Thank you for your comment!
Honestly, I don't think I have a solid understanding of this topic.
I hadn't found good material about it...

  1. It would be helpful to add a few details to the README addressing the original question of What does --latency-correction do? along with a brief explanation of Coordinated Omission and how this project attempts to solve it.

Yes, It would be good. I didn't just because I didn't feel like it.

  1. Perhaps behind a flag, can we output both the corrected and uncorrected latencies? You can see that wrk2 from Gil Tene does this here.

It's a good idea. I want it behind a flag because it'll very long output.

When I first saw this flag, I assumed that we would be handling the coordinated omission problem by sending requests at a fixed rate and awaiting the responses in a separate thread(s) so that the load generator continues sending requests to the server at the requested rate independent of the response times (i.e. an open workload generator). But it seems like we have a closed workload generator with a fixed number of workers/connections. My understanding is that we 1) emit tasks to a queue at a certain QPS and 2) have a defined set of consumers pulling tasks off of the queue and running them in a blocking manner. In this model, we handle the coordinated omission problem by keeping track of when the request should have been submitted and use this as the start time when calculating latency.
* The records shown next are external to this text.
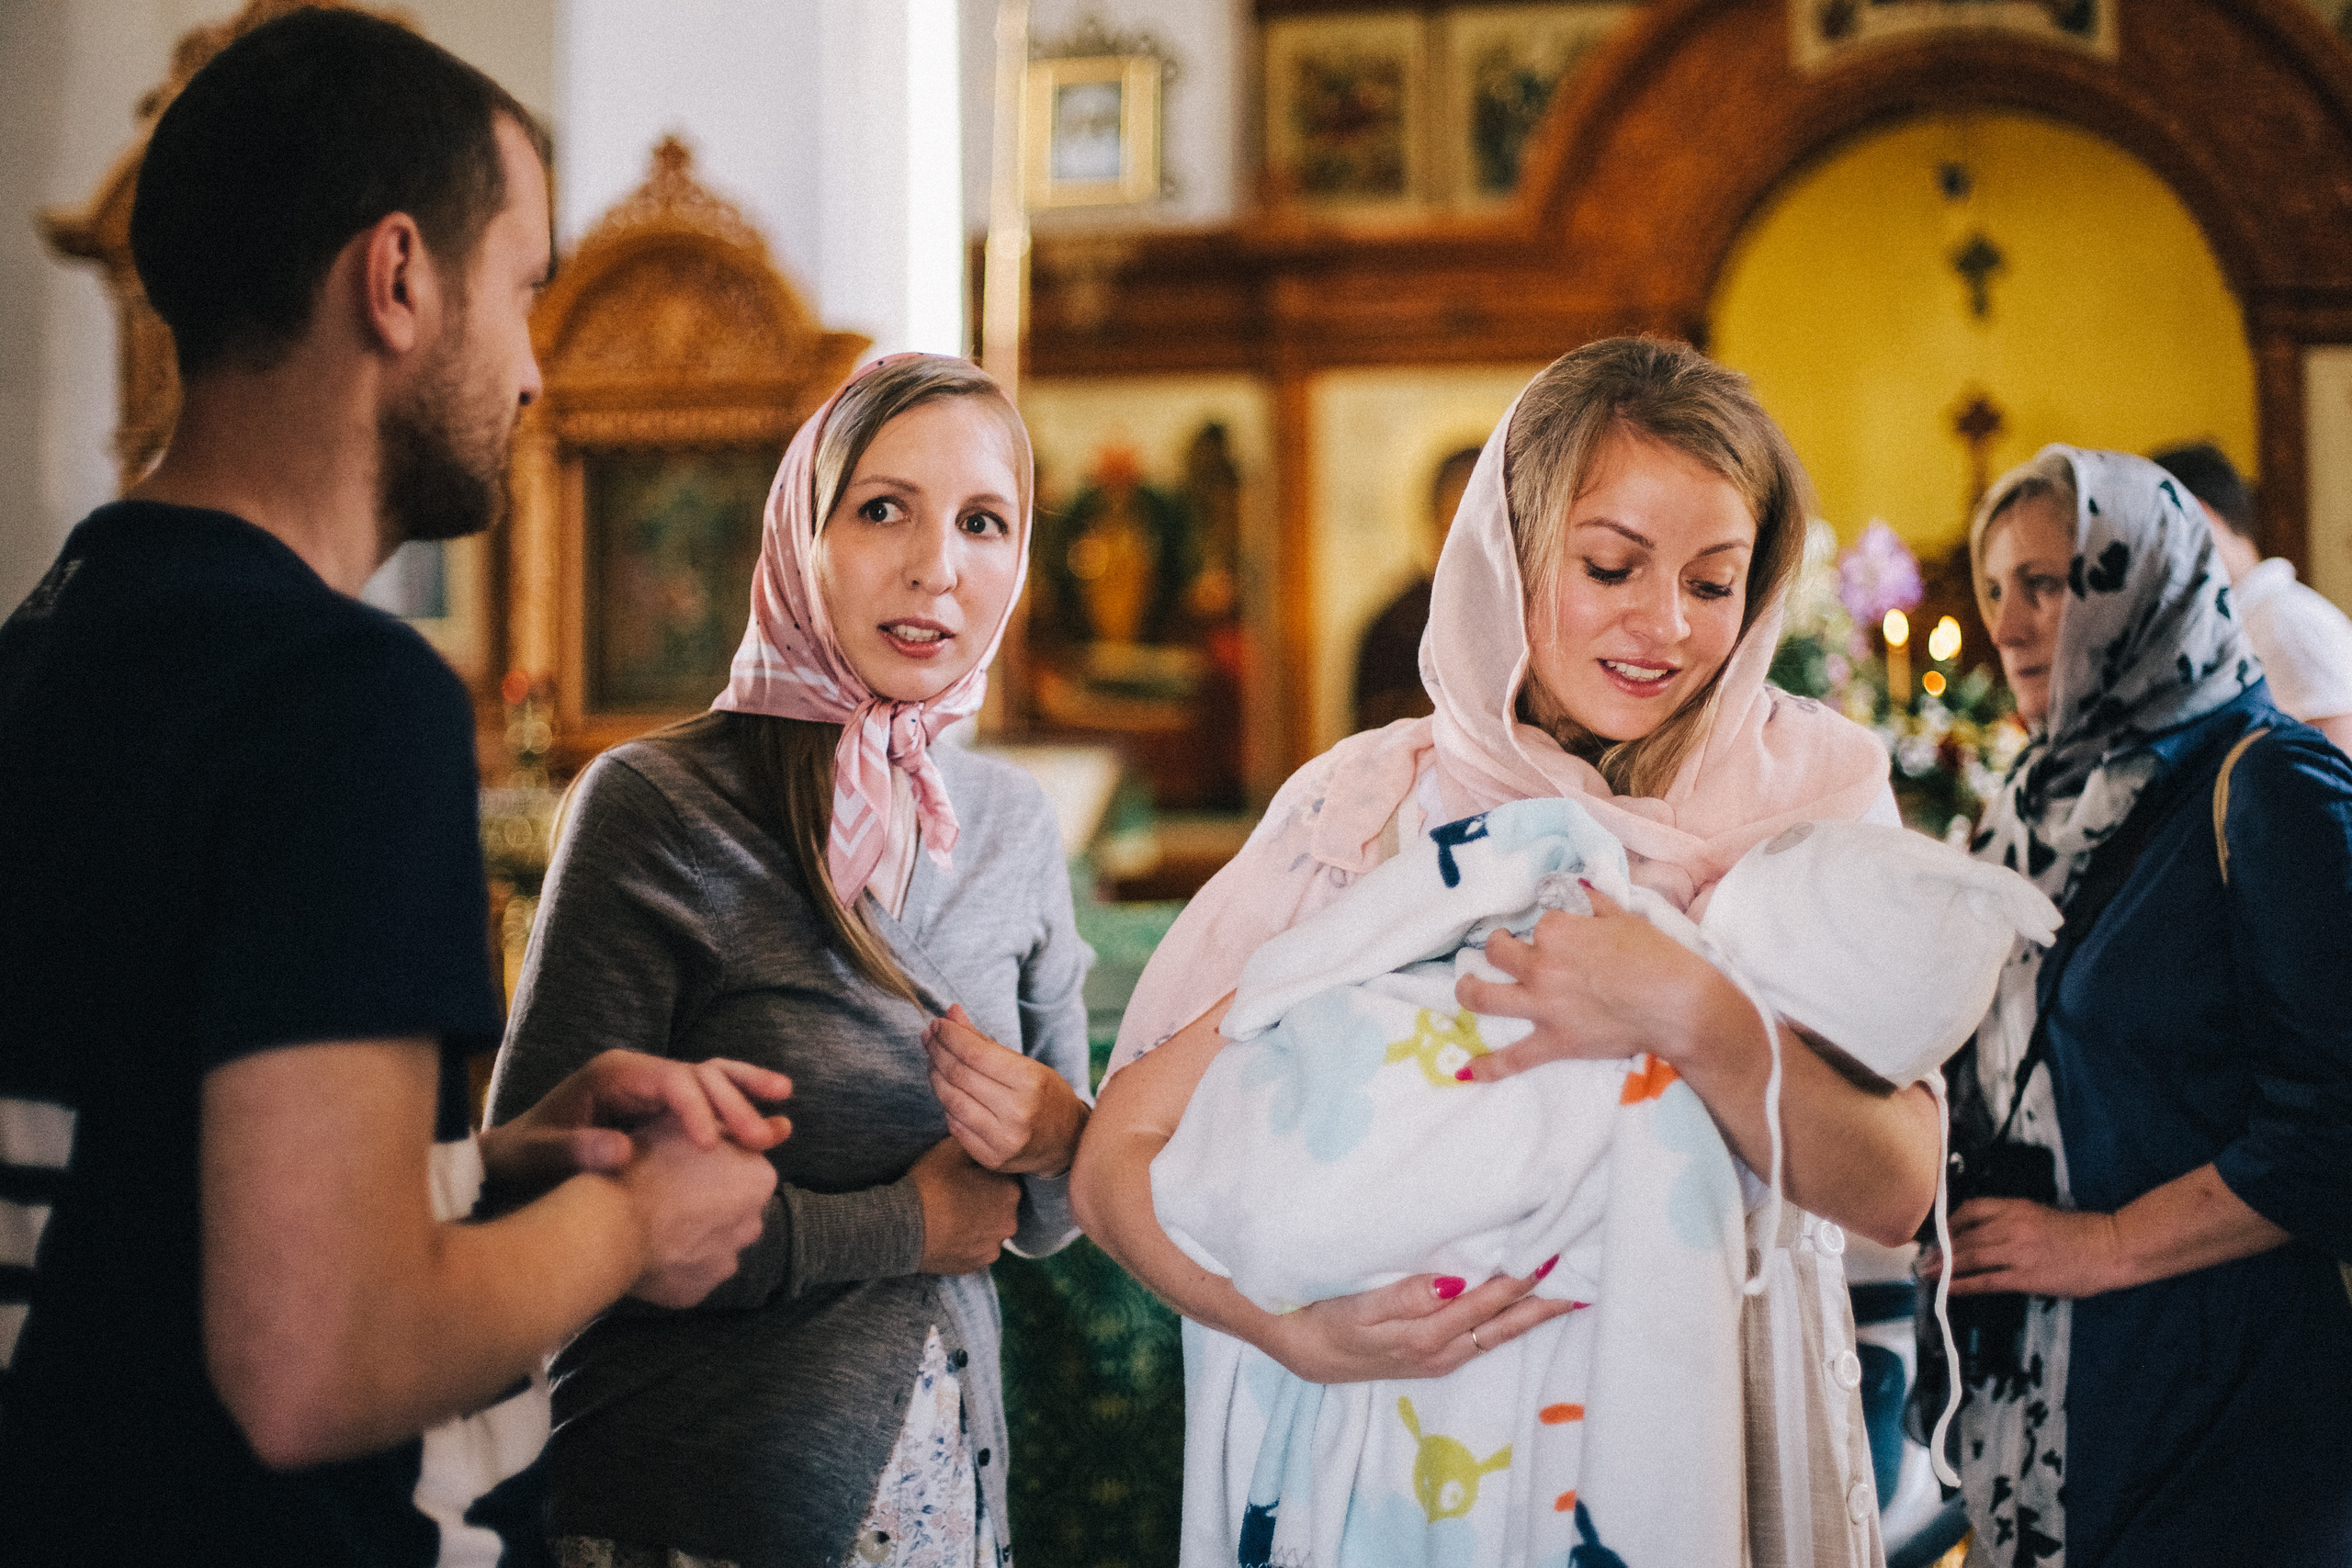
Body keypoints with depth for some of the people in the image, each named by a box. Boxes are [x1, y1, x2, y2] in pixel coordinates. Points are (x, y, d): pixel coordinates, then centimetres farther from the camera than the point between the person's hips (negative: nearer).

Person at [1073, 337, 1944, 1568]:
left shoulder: (1813, 786, -6)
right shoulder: (1370, 807, -7)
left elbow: (1896, 1193, -15)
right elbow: (1121, 1161, -9)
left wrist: (1695, 1016, -32)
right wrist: (1300, 1328, -27)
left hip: (1725, 1449, 0)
I was wondering if you considered an alternative design of an open workload generator where you submit the requests asynchronously, independent of the response times?

I think our current model behind --latency-correction makes sense because it actually corrects latency by modifying the started timestamp.

I didn't know about open workload generator at the time when I implemented --latency-correction.
But it is also a reasonable choice and it's worth to implement.